--- What the task asks ---
Everything in the listing must be repeated exactly, apart from the images.

--- Given records ---
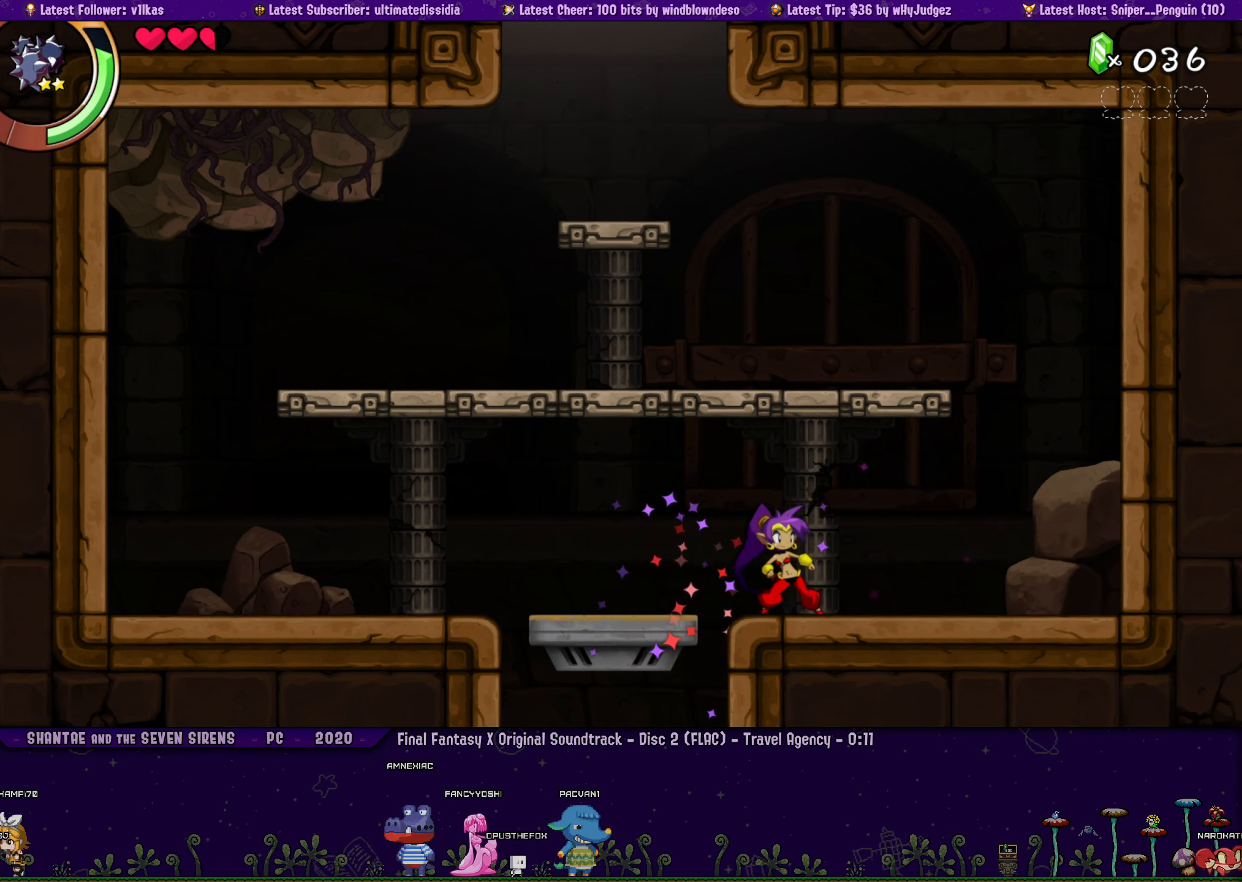
{"buttons": [], "left_stick": "center", "events": [[183, "DPAD_LEFT", "down"], [283, "DPAD_LEFT", "up"]]}
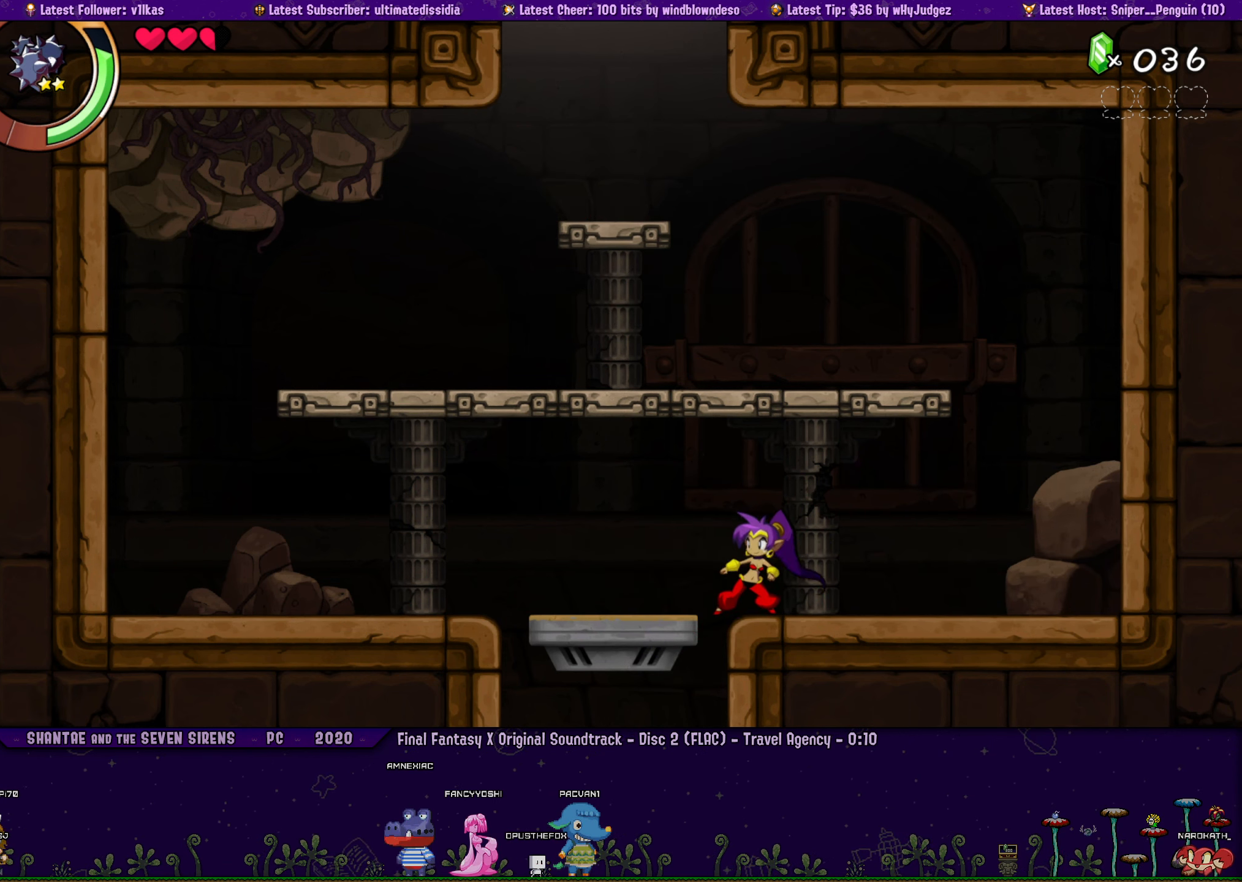
{"buttons": [], "left_stick": "center", "events": [[67, "DPAD_LEFT", "down"], [300, "DPAD_LEFT", "up"]]}
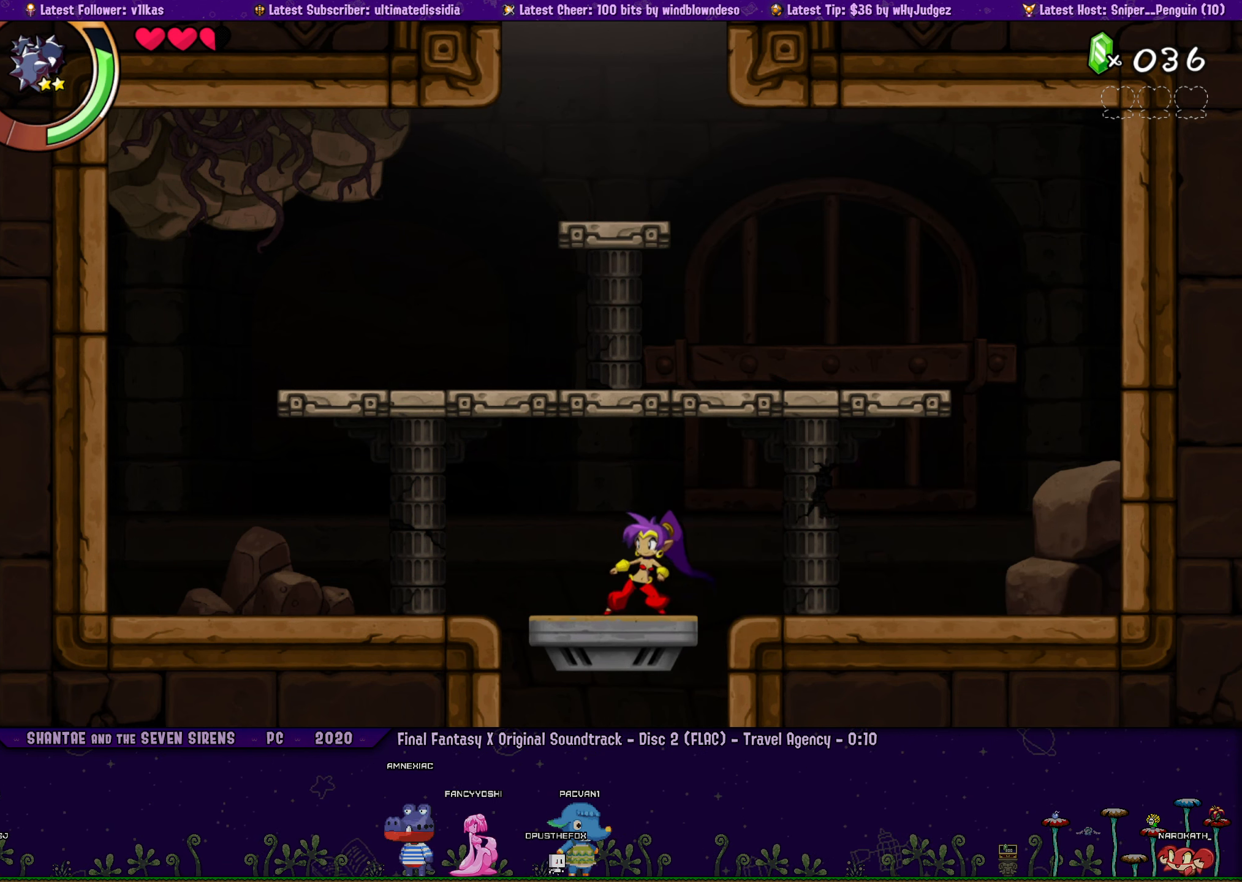
{"buttons": [], "left_stick": "center", "events": [[83, "DPAD_LEFT", "down"], [133, "DPAD_LEFT", "up"]]}
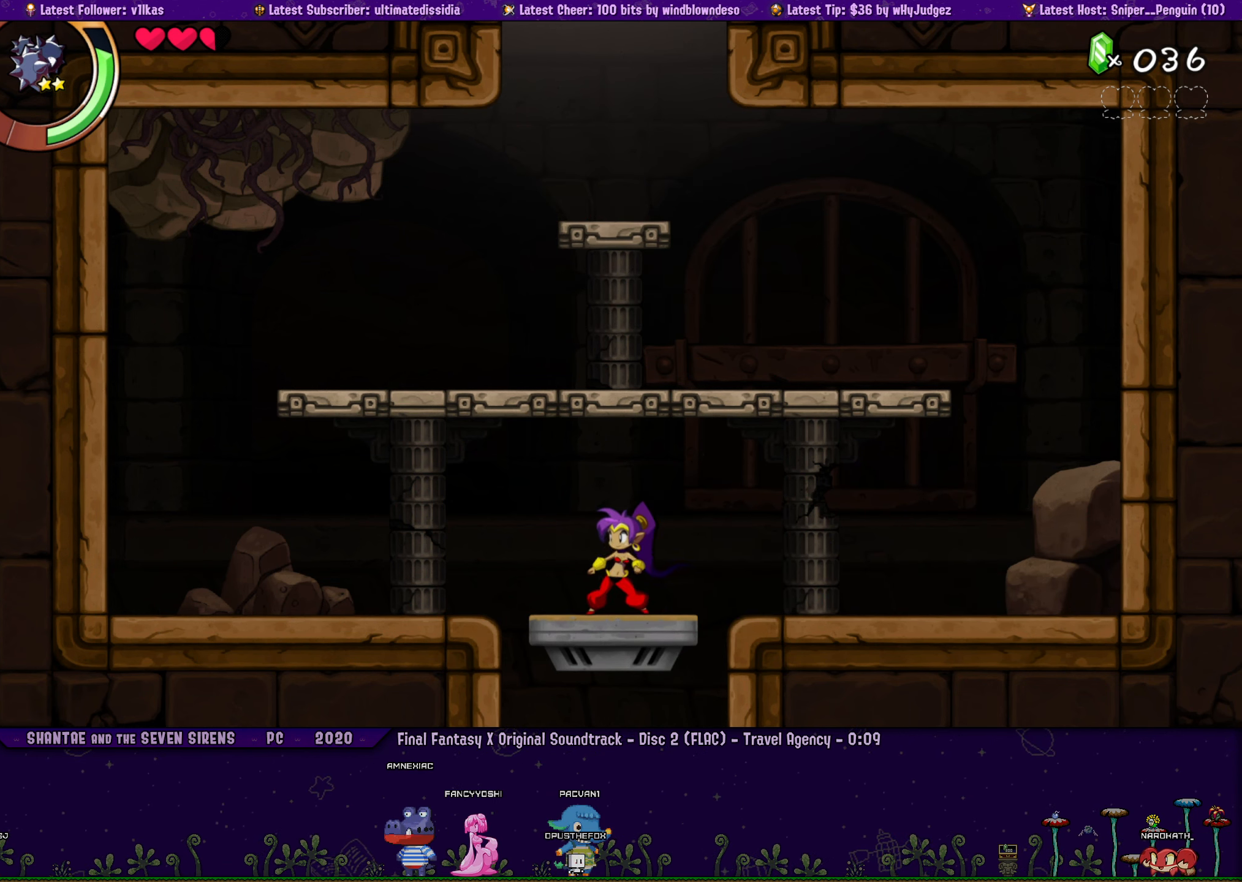
{"buttons": ["DPAD_DOWN"], "left_stick": "center", "events": [[17, "CIRCLE", "down"], [133, "CIRCLE", "up"], [234, "DPAD_DOWN", "down"]]}
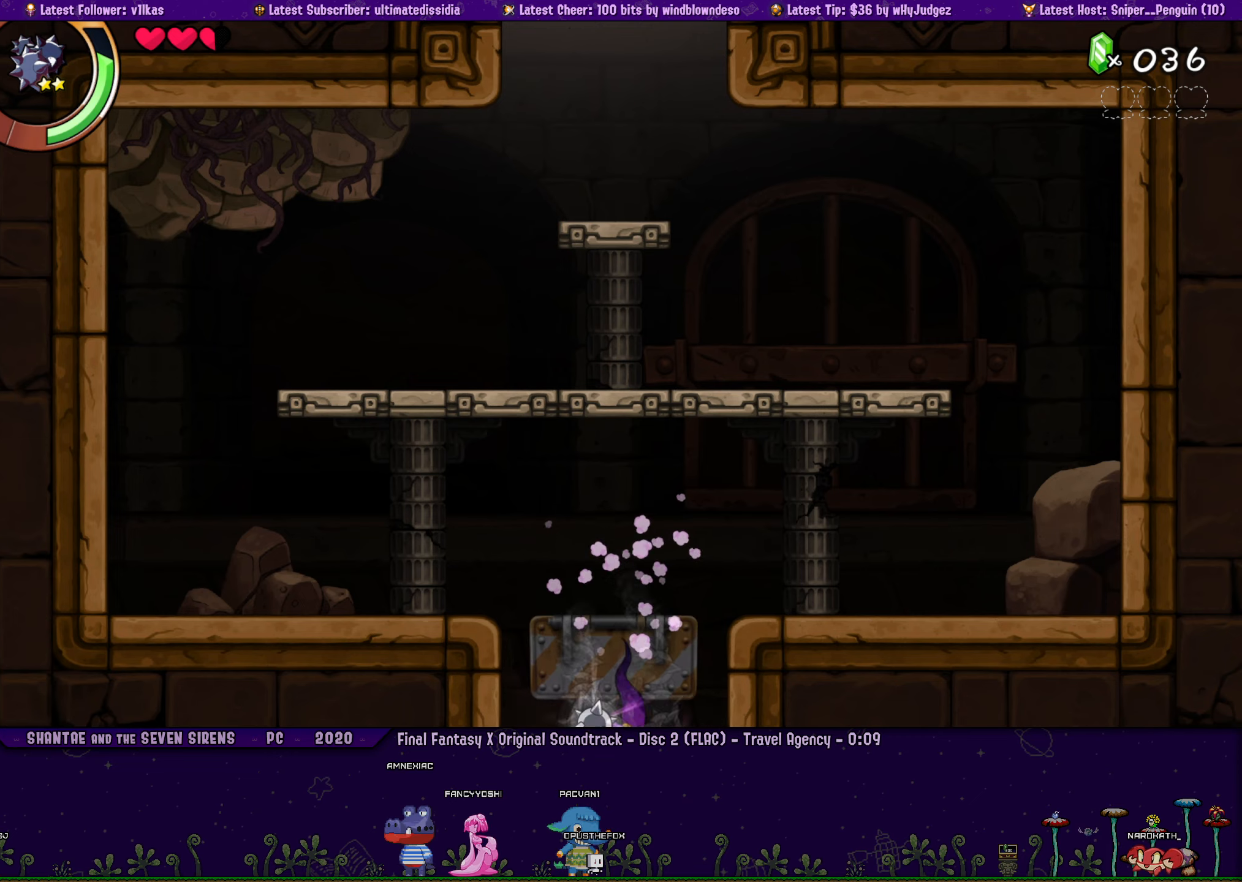
{"buttons": ["DPAD_DOWN"], "left_stick": "center", "events": []}
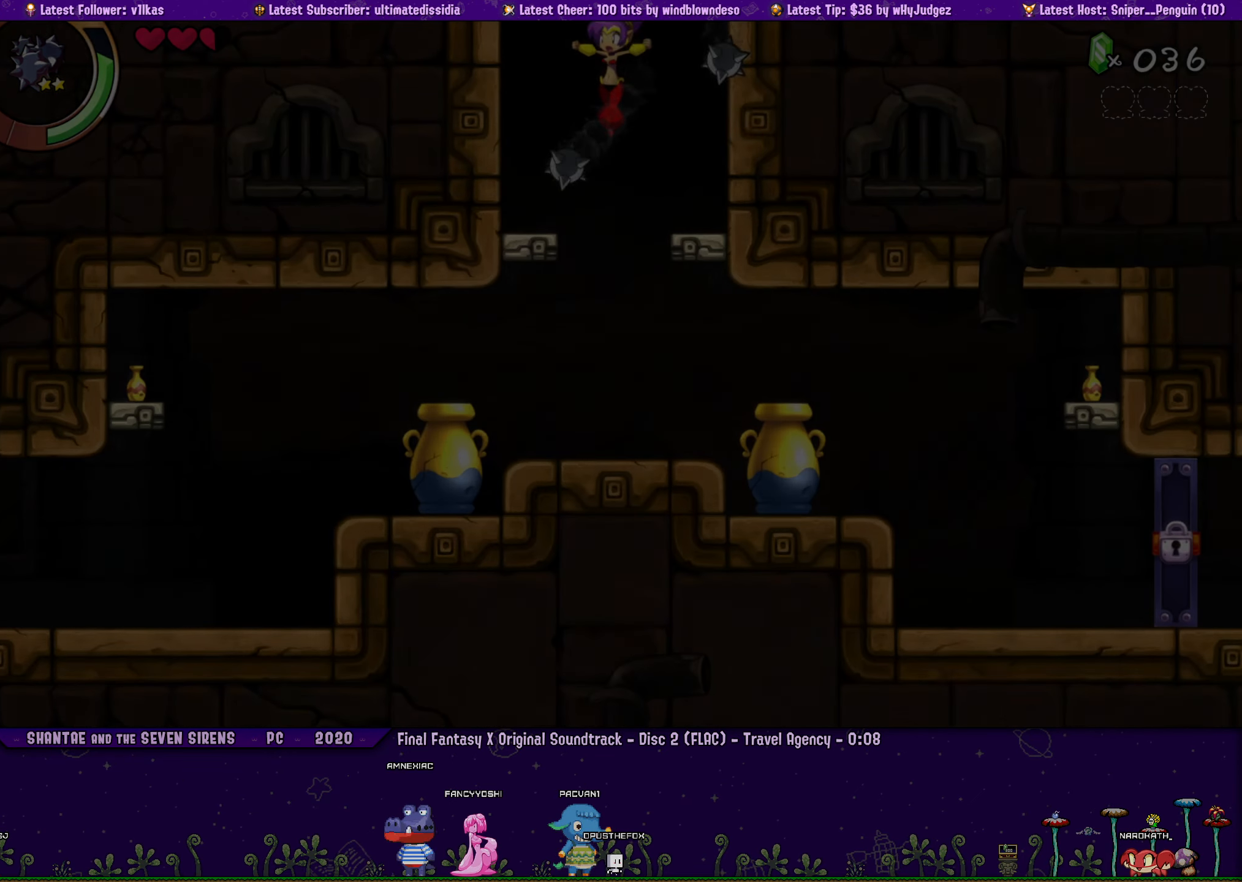
{"buttons": ["DPAD_DOWN"], "left_stick": "center", "events": []}
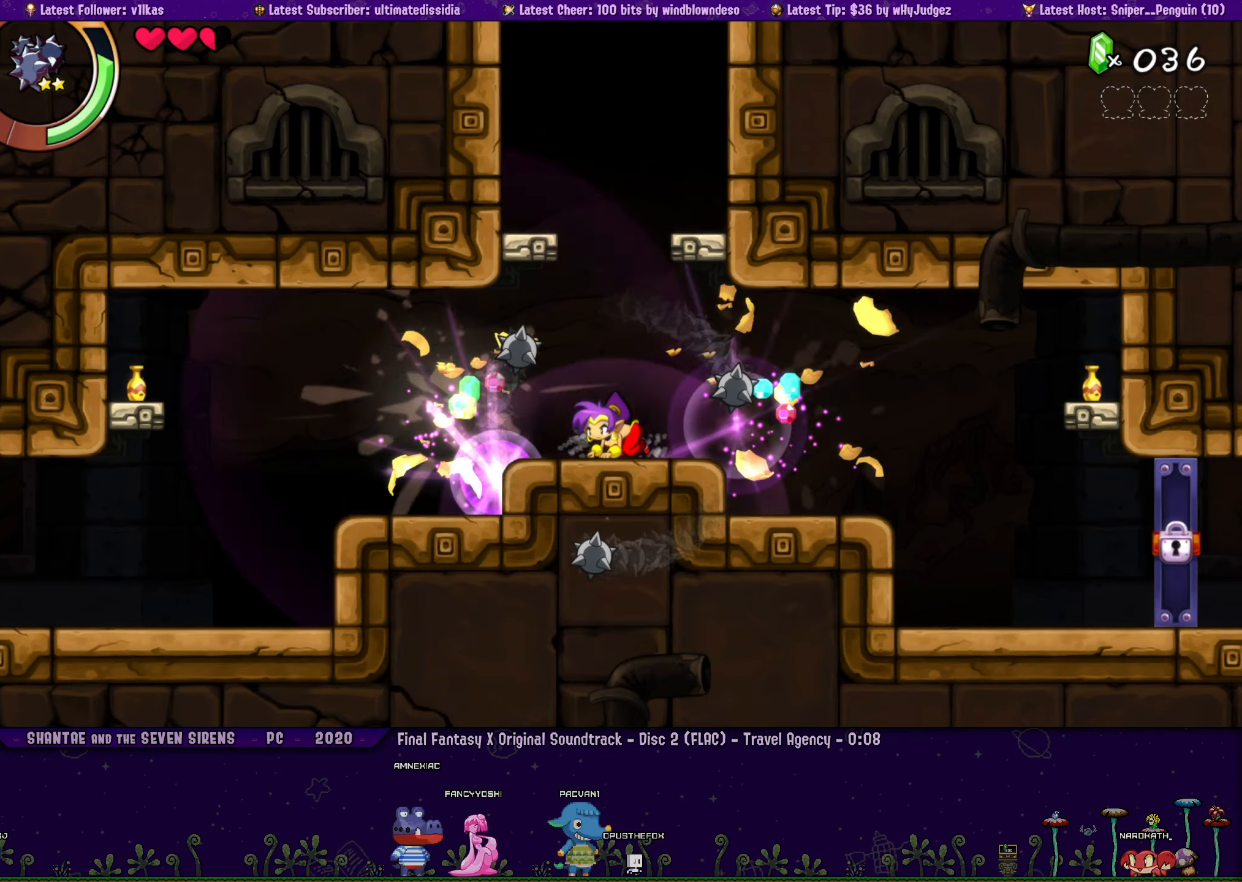
{"buttons": ["TRIANGLE"], "left_stick": "center", "events": [[50, "CIRCLE", "down"], [117, "DPAD_DOWN", "up"], [134, "CIRCLE", "up"], [234, "TRIANGLE", "down"]]}
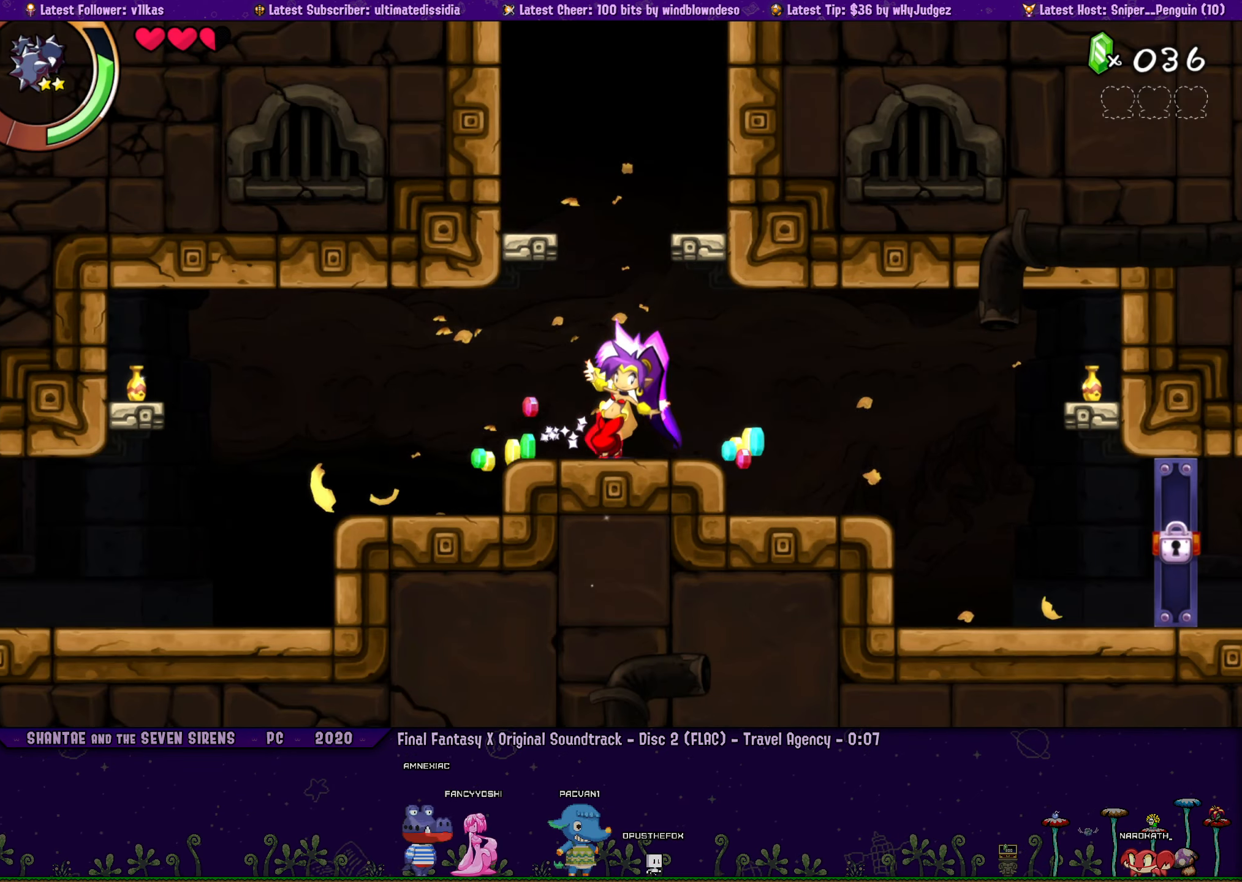
{"buttons": [], "left_stick": "center", "events": [[484, "TRIANGLE", "up"]]}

--- Answer section ---
{"buttons": [], "left_stick": "center", "events": [[183, "DPAD_LEFT", "down"], [283, "DPAD_LEFT", "up"]]}
{"buttons": [], "left_stick": "center", "events": [[67, "DPAD_LEFT", "down"], [300, "DPAD_LEFT", "up"]]}
{"buttons": [], "left_stick": "center", "events": [[83, "DPAD_LEFT", "down"], [133, "DPAD_LEFT", "up"]]}
{"buttons": ["DPAD_DOWN"], "left_stick": "center", "events": [[17, "CIRCLE", "down"], [133, "CIRCLE", "up"], [234, "DPAD_DOWN", "down"]]}
{"buttons": ["DPAD_DOWN"], "left_stick": "center", "events": []}
{"buttons": ["DPAD_DOWN"], "left_stick": "center", "events": []}
{"buttons": ["TRIANGLE"], "left_stick": "center", "events": [[50, "CIRCLE", "down"], [117, "DPAD_DOWN", "up"], [134, "CIRCLE", "up"], [234, "TRIANGLE", "down"]]}
{"buttons": [], "left_stick": "center", "events": [[484, "TRIANGLE", "up"]]}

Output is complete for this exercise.